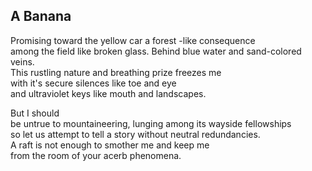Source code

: A Banana
--------
Promising toward the yellow car a forest -like consequence  
among the field like broken glass. Behind blue water and sand-colored veins.  
This rustling nature and breathing prize freezes me  
with it's secure silences like toe and eye  
and ultraviolet keys like mouth and landscapes.  
  
But I should  
be untrue to mountaineering, lunging among its wayside fellowships  
so let us attempt to tell a story without neutral redundancies.  
A raft is not enough to smother me and keep me  
from the room of your acerb phenomena.  
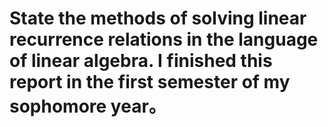 # State the methods of solving linear recurrence relations in the language of linear algebra. I finished this report in the first semester of my sophomore year。
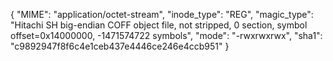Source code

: {
  "MIME": "application/octet-stream",
  "inode_type": "REG",
  "magic_type": "Hitachi SH big-endian COFF object file, not stripped, 0 section, symbol offset=0x14000000, -1471574722 symbols",
  "mode": "-rwxrwxrwx",
  "sha1": "c9892947f8f6c4e1ceb437e4446ce246e4ccb951"
}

*****

__Exercise__.
Although the records above contain pictures, the copy must not; set down exactly the lines from the one with "A raft is not" up to and including the one with "SH big-endian COFF".

__Result__.
A raft is not enough to smother me and keep me  
from the room of your acerb phenomena.  
 # State the methods of solving linear recurrence relations in the language of linear algebra. I finished this report in the first semester of my sophomore year。
Source code

: {
  "MIME": "application/octet-stream",
  "inode_type": "REG",
  "magic_type": "Hitachi SH big-endian COFF object file, not stripped, 0 section, symbol offset=0x14000000, -1471574722 symbols",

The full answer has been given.